A Vision In Velvet_JulietBlackwell_20414721

WHAT PRICE THIS FAVOR?

4 STARS

For once, I found the title of a fictional work easily understandable and clearly pertinent to the story line. Lily Ivory dons a VELVET cloak that is not only giving off paranormal vibrations but is virtually calling to her. When she secures the clasp at her throat, Lily experiences a VISION in which she witnesses a witch being burned at the stake. And thus, we have the title: A Vision in Velvet.

Backing up about an hour or so, we find Lily purchasing a battered old trunk full of dry-rotted clothing – and a well-kept velvet cloak – from an antiques dealer by the name of Sebastian Crowley. Sebastian claims to have acquired the trunk from the relative of an older man who is trying to clean up his condo. Supposedly, the trunk originated in Boston around or before the time of the Salem witch trials and was brought west during the California Gold Rush. Feeling the psychic vibrations from the cloak, Lily purchases the trunk and its contents.

The moment she fastens the clasp of the cloak, Lily sees the vision of the witch burning and she hears someone screaming the word “deliverance.” Then she feels as if her fingers are burning off as she observes the witch’s ashes being scooped up by a set of hands positioned just in front of her eyes. Forced out of the vision when her worried friends unclasp the cloak, she remembers that she, herself, has no fingerprints. She was born without them, and her fingertips look as if the prints were burned off.

Shortly thereafter, the antiques dealer is shot to death in the park near Lily’s shop. His body is found beneath an extremely old and dying oak tree that the park authority has slated for removal. Not believing in coincidences, Lily decides to investigate the provenance of the trunk and the cloak, hoping to find a clue to the identity of the murderer and a clue to the identities of the people in her vision.

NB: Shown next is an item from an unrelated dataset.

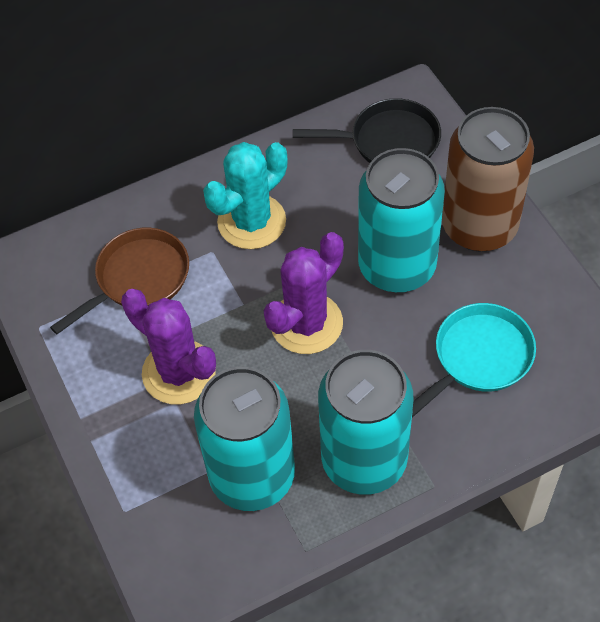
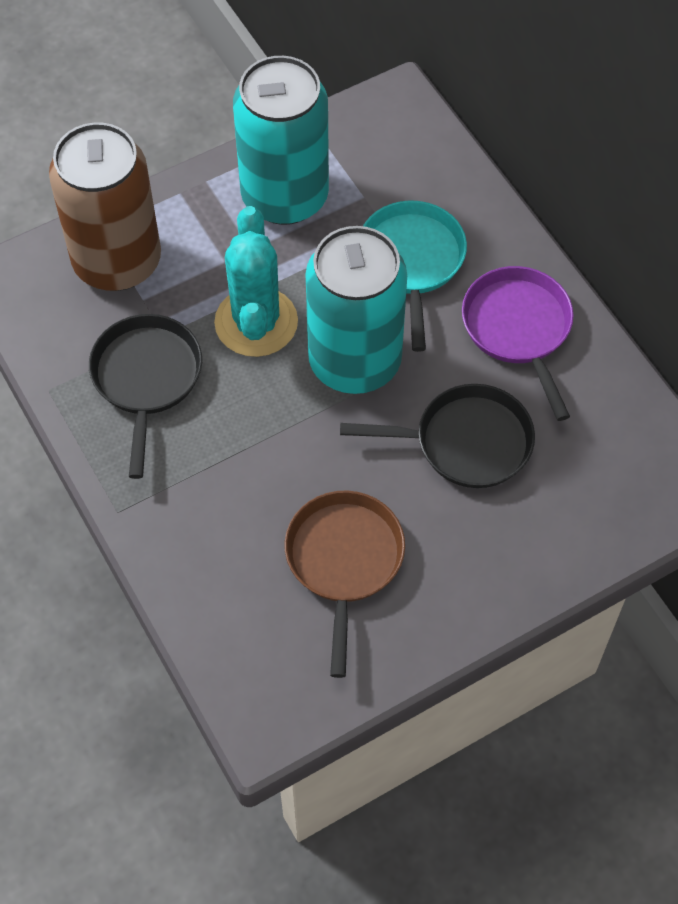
black pan: [293,98,441,163] = 1 -> [89,314,202,479] [340,384,535,488] = 2
purple cactus: [121,289,216,404] [264,232,344,354] = 2 -> none = 0
purple pan: none = 0 -> [462,266,574,421] = 1
turquoise can: [194,367,295,511] [318,350,413,495] [358,148,445,292] = 3 -> [233,56,329,225] [306,226,407,394] = 2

With Sailor along to help with a little after hours B&E into the antique store, they learn the identity of the trunk’s seller, Bart Woolsey. Upon talking to him and a college professor who specializes in witchcraft as a religion, Lily determines that “deliverance” is not a concept but the name of the witch who was burned. She also learns that, from the pyre, Deliverance put a love curse on the Woolsey family, a curse that seems to have transcended generations. Based on this information as well as evidence discovered at the murder scene, Lily and her familiar, Oscar, go back to that dying oak tree for answers.

Now, the promotional blurb for this book clearly states that Oscar disappears sometime during the story. That word “disappear” is an understatement for what really happens to Oscar when they get to the tree. At that point, the plotline shifts sideways, with Lily’s focus completely on rescuing Oscar, rather than on the solution to the murder. Even the store is essentially left to run itself.

Juliet Blackwell has crafted an intense 6th entry in her Witchcraft Mystery series. Once Oscar disappears, the pace of the novel quickens and so does the danger to Lily. And by the end of the novel, you are not really sure if there has been an HEA or not. Blackwell has not left us with a cliffhanger, but she has left us with far more than just a hook leading to another adventure.

Too many characters have classified their “help” as favors that require payback. One supernatural character was vanquished far too easily. And one major character, in particular, may become more of a nightmare to Lily than the burning witch in her “vision in velvet.”